Six Years of 'Short Takes' in the Life of Julian Singer
The odd thing about "What Happens Next?" is that it's almost not a novel at all…. [The chapters of the novel, first published as a series of stories,] still retain a shade of the disjunctiveness of individual stories, the more so since they vary widely in form and experimental technique. But the intensity of Rogin's central vision and the virtuosity of his prose are such that they cohere and build more surely, perhaps, than a formal, one-piece novel could have done….
[The first chapter] seems to contain echoes of Salinger (New York apartment-dwellers' family life), Bellow (the decedent melancholy of Verdi Square), Roth (the loneliness of the long-distance loser), and especially Perelman (surreal, hilarious conversations among television types). But in the second chapter, a blow-by-verbal-blow description of Singer's strangled relations with his second wife, the book begins to become something far richer and stranger than any mere comic account of city life….
[Tours] de force of technique conjure up the cast of characters not in one but in many incarnations. People who first appear as near stereotypes, though brilliantly rendered ones, like Singer's parents (his mother, by a feat of perfect pitch, stands revealed by her conversation as the spokesman of her pompous, comfortable, sure generation), mutate under shifting circumstances and viewpoints into the unassailable mysteries all people really are. Characters like Singer's wife, Daisy, grow in reality as they diminish in predictability, advancing to and receding from the central figure, coolly joking and hotly weeping in a constant, thwarted bid for notice.

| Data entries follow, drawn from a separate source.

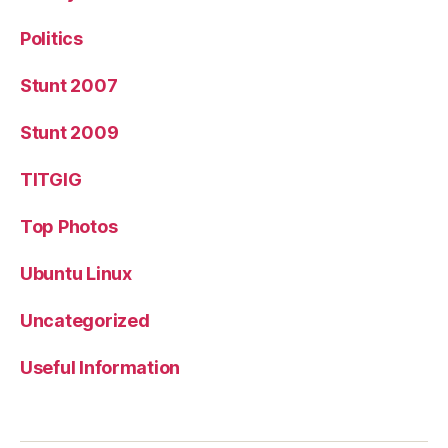
Politics
Stunt 2007
Stunt 2009
TITGIG
Top Photos
Ubuntu Linux
Uncategorized
Useful Information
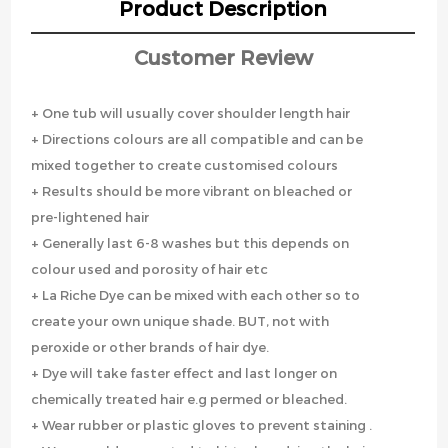
Product Description
Customer Review
+ One tub will usually cover shoulder length hair
+ Directions colours are all compatible and can be
mixed together to create customised colours
+ Results should be more vibrant on bleached or
pre-lightened hair
+ Generally last 6-8 washes but this depends on
colour used and porosity of hair etc
+ La Riche Dye can be mixed with each other so to
create your own unique shade. BUT, not with
peroxide or other brands of hair dye.
+ Dye will take faster effect and last longer on
chemically treated hair e.g permed or bleached.
+ Wear rubber or plastic gloves to prevent staining .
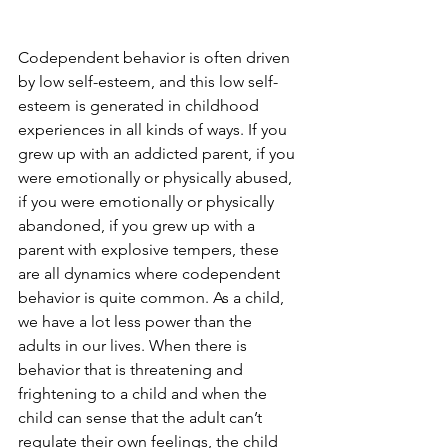
Codependent behavior is often driven 
by low self-esteem, and this low self-
esteem is generated in childhood 
experiences in all kinds of ways. If you 
grew up with an addicted parent, if you 
were emotionally or physically abused, 
if you were emotionally or physically 
abandoned, if you grew up with a 
parent with explosive tempers, these 
are all dynamics where codependent 
behavior is quite common. As a child, 
we have a lot less power than the 
adults in our lives. When there is 
behavior that is threatening and 
frightening to a child and when the 
child can sense that the adult can’t 
regulate their own feelings, the child 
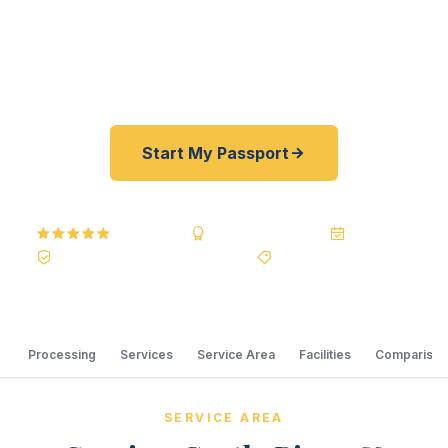
offer a best price guarantee and rates typically
30–100% lower than other passport courier
resellers. As fast as 24 hours. A+ BBB rated.
Start My Passport
5.0
Reviews
BBB A+
Accredited
20+ Years
Registered State Dept. Courier
Best Price Guarantee
Processing
Services
Service Area
Facilities
Comparison
SERVICE AREA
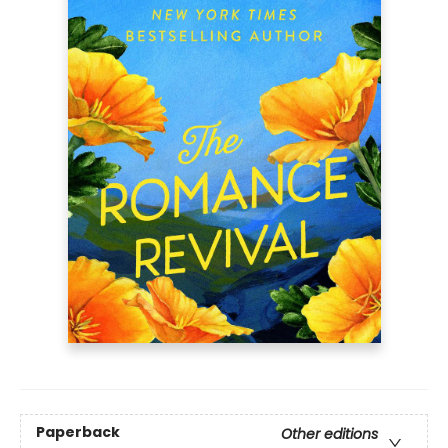
Paperback
Other editions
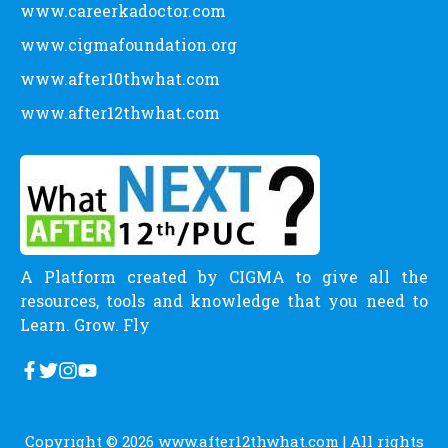
www.careerkadoctor.com
www.cigmafoundation.org
www.after10thwhat.com
www.after12thwhat.com
A Platform created by CIGMA to give all the
resources, tools and knowledge that you need to
Learn. Grow. Fly
Copyright © 2026
www.after12thwhat.com
| All rights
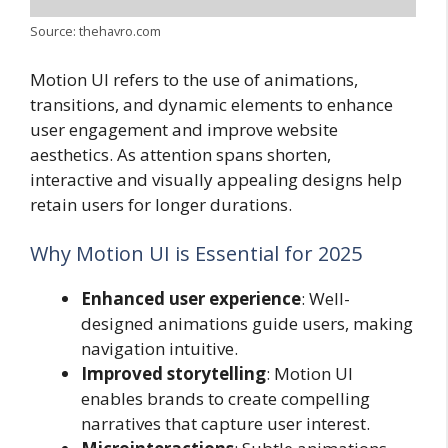
Source: thehavro.com
Motion UI refers to the use of animations,
transitions, and dynamic elements to enhance
user engagement and improve website
aesthetics. As attention spans shorten,
interactive and visually appealing designs help
retain users for longer durations.
Why Motion UI is Essential for 2025
Enhanced user experience
: Well-
designed animations guide users, making
navigation intuitive.
Improved storytelling
: Motion UI
enables brands to create compelling
narratives that capture user interest.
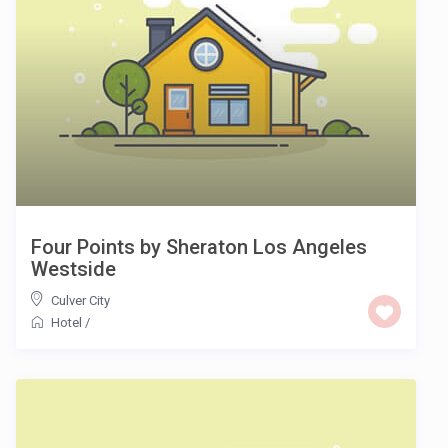
Four Points by Sheraton Los Angeles
Westside
Culver City
Hotel
/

Even the more minor characters, like the alcoholic first husband, whose moral capital fluctuates constantly around zero, possess such ineffable dignity that Singer's attempts to write them off result in a drop of his own quotation on the interpersonal market. (p. 6)
Though [the novel] proceeds with great verve and energy to create a certain kind of New York family and its relatives and friends, it is simultaneously creating something more; the universal character of Julian Singer, who, in his lostness, transcends origin and place and becomes some kind of archetypical American man. Every scrap, every line, every joke is in the service of this artfully lifelike portrait of ourselves. Julian's isolation, his anxieties, his guilt, his fumbling uncertainties, his comical losses, his failure to establish belief in himself, are at once existential, contemporary ailments and part of the timeless human estate.
This book, so dense in detail that it seems to build a whole forest of circumstance out of hundreds of tiny, individual trees, could be forgiven for lacking a climax beyond the weight of the sum of its parts. Yet it has one, and a dazzling one at that. (pp. 6, 22)
L. E. Sissman, "Six Years of 'Short Takes' in the Life of Julian Singer," in The New York Times Book Review (© 1971 by The New York Times Company; reprinted by permission), October 31, 1971, pp. 6, 22.